── GIVEN TEXT ──

Innerground - a sonic emphasis on the cultural values to be found in t memories. This is a project concerned with place and space and memories triggered through sound. The fieldwork here is about listening to miner’s memories of the now closed mine. The memories are used to re- create the sounds triggered by memories of working in the mine. The sounds are now 'lost' as the mine is closed.

 

Through the interviews with miners at the winter slag mine in Ghent, Belgium the artist collected a date set that she later analysed and used as a starting point for the production of a sound archive.

 

The method explained here is concerned with the role of sound as an initiator of new ways of seeing / viewing. The artist has a concern that viewing might not take place in the way that is intended by the artist unless it is structured in some way - in this case through sound.

 

The outcome is a sound installation open to the public.

 

The methodology is described here but could perhaps be elaborated on eg the virtual space readings is a description coined by the artists (I think). I am not sure how this is different from oral history for example - see Heike Romms recent work as a case study, which might be of interest. Grounded theory comes to mind and I wonder if the approach here is linked to that particular methodology. I am not quite convinced that a new conceptual model needs to emerge just because this project is about a mine that is closed now. Is the framing of the data capture to do with the sounds heard by the miners sufficiently framed? More clarification regarding the role of sound in this oral history would help the reader. The gestures and noise making by the miners in the interviews is an interesting thread of the data for analysis but is not commented on or analysed here.

───
── PROVIDED DATA ──

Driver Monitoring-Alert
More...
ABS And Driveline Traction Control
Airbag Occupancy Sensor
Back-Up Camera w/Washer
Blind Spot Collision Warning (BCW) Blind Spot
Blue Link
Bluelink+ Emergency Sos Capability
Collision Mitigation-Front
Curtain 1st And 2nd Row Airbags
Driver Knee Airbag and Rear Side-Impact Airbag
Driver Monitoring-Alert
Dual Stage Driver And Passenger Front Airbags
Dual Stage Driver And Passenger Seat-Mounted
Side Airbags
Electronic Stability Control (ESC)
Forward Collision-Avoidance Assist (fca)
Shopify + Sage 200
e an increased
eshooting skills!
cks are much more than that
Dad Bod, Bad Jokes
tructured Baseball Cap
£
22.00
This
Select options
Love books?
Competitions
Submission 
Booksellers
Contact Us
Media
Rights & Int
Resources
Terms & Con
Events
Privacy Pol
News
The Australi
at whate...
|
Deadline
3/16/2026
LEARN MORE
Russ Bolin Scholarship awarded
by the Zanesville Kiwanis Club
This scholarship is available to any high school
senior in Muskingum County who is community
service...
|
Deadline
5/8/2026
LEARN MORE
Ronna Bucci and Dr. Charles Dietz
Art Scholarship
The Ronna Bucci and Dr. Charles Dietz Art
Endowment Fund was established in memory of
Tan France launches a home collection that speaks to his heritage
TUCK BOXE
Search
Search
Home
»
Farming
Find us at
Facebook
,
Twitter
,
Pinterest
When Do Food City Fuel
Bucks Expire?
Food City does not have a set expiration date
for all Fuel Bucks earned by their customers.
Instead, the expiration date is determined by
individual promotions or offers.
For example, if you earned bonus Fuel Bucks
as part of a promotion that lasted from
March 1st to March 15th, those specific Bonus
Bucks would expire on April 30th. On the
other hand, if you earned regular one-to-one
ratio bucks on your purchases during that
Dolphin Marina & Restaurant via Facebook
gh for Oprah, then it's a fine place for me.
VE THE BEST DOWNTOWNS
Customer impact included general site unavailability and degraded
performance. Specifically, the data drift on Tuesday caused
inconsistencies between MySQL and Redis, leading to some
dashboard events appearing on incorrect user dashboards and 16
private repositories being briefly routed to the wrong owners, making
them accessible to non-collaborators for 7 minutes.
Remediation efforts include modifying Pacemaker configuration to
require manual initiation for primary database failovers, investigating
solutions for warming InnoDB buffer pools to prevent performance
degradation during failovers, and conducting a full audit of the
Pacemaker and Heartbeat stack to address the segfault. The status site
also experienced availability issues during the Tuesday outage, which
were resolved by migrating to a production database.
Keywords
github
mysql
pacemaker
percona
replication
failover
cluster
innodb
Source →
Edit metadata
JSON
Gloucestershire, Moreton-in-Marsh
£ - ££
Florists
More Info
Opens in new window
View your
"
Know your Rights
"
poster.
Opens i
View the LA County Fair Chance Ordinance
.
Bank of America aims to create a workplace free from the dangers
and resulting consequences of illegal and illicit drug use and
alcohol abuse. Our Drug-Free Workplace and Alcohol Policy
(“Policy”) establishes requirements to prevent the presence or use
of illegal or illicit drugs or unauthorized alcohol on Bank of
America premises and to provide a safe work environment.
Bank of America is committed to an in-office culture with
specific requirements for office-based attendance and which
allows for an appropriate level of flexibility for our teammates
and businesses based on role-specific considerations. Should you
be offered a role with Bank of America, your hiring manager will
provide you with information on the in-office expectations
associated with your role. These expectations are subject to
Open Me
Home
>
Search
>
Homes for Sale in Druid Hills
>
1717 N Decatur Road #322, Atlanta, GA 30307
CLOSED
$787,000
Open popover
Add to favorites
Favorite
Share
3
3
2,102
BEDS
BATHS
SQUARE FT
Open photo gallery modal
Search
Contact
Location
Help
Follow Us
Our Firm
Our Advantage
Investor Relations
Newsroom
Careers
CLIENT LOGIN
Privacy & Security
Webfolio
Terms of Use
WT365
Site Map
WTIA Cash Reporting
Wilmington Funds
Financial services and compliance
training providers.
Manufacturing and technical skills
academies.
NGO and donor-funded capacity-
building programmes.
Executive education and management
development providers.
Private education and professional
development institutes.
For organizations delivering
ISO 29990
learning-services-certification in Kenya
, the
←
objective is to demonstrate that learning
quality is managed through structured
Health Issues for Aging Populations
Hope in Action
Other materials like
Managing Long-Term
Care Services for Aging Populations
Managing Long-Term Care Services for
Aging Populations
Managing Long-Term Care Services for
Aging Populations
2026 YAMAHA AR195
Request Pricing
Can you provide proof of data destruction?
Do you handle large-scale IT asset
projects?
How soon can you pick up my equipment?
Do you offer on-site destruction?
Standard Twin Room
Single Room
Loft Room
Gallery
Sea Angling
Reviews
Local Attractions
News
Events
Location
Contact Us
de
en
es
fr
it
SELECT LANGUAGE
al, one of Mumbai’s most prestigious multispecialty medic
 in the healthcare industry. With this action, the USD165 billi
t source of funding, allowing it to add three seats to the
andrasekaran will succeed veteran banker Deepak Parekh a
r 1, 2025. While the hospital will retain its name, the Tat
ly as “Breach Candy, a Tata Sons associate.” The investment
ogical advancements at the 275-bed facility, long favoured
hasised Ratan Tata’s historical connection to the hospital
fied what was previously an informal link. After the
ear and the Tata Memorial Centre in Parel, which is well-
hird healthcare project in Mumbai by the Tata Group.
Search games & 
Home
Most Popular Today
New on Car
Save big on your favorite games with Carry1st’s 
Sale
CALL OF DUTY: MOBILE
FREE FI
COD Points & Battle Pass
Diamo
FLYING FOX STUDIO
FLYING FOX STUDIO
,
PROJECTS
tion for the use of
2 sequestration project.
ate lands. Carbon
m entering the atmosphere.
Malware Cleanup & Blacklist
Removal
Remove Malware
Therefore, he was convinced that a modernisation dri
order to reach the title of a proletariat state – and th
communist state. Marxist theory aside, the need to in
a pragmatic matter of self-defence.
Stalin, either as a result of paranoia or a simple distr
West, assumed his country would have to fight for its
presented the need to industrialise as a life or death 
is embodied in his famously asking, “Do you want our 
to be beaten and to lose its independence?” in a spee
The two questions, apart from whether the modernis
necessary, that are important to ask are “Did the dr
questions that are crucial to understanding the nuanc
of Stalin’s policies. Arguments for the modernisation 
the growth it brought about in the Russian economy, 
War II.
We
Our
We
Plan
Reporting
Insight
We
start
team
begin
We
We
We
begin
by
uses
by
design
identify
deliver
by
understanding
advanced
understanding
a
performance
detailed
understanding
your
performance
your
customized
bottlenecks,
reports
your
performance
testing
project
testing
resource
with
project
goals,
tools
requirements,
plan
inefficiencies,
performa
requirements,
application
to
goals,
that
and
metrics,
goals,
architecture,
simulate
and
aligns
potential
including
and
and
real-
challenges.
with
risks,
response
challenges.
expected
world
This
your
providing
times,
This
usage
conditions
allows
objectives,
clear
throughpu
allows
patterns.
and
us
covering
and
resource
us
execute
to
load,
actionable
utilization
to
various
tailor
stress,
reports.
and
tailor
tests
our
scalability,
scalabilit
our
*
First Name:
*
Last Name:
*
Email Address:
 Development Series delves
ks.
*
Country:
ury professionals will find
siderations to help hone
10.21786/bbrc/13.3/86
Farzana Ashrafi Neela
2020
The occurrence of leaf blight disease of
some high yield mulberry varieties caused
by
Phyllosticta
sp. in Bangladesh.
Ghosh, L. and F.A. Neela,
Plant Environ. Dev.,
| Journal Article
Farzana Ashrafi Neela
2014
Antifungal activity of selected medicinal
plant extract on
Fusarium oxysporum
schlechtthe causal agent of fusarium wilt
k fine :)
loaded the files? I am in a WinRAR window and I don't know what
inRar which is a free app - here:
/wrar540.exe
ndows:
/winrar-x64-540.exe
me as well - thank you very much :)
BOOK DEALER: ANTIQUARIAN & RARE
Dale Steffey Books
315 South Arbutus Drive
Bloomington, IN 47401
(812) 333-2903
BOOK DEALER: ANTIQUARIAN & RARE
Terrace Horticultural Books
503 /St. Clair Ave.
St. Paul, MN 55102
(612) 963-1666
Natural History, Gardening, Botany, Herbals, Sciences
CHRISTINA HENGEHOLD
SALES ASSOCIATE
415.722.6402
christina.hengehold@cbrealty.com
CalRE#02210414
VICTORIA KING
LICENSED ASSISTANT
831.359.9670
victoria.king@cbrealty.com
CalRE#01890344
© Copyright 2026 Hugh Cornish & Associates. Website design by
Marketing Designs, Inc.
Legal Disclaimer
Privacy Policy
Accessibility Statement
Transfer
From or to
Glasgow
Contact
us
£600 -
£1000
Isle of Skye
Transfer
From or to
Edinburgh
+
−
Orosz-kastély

───

#### TASKS TO COMPLETE:
1. Decide whether each statement below agrees with the text on the Innerground project. Answer yes or no for each, and quote the words of the text that settle it.
(a) The project's outcome is a sound installation open to the public.
(b) The miners' gestures and noise making in the interviews are analyzed in the text.
(c) The mine in the project is still in operation.
2. Write the next part of the text on the Innerground project, picking up after its final sentence.

#### RESULTS OF THE TASKS:
1.
(a) Yes: "The outcome is a sound installation open to the public."
(b) No: "The gestures and noise making by the miners in the interviews is an interesting thread of the data for analysis but is not commented on or analysed here."
(c) No: "The sounds are now 'lost' as the mine is closed."

2.
 

The oral history approach here is somewhat hidden behind other methodologies - in the last paragraph of the conclusion the term oral history is used as a blanket term for the project. It is unclear as to what the sound outcomes is and this would be very interesting to share. The exhibition is given a slide - single image but it would be useful to hear samples of the sound produced from the data collection. The noise heard by miners is framed late in the exposition and importantly discussed as something significant to the miners themselves. Vison is limited in the mine and proximity for one miner to another is often the only way that seeing happens - sound is therefore very important on multiple levels. This value attached to sound for safety; orientation etc would be useful to flag up at an earlier stage. Alongside the theoretical rational the importance of sound to the miners themselves makes this an interesting place to start the project. Language differences for the miners is also lightly touched on and it would be interesting to know if this aspect made it into the sound archives. The data collected here is an alternative archive and one that has value in a number of different ways and to a number of different interest groups. What the evidence is of a collective is however unclear and left as a 'tease' rather than a substantiated finding. Use of the third person plural 'they' to discuss the miners is a style error and can be rectified. This would make the reading more joined up and give a clearer and probably more rounded sense of the miners participation in the project. The perspective of children and families in the mining community is not covered here and it would be interesting to read the experience of the visitors to the gallery installation in the context of the mining community as a whole.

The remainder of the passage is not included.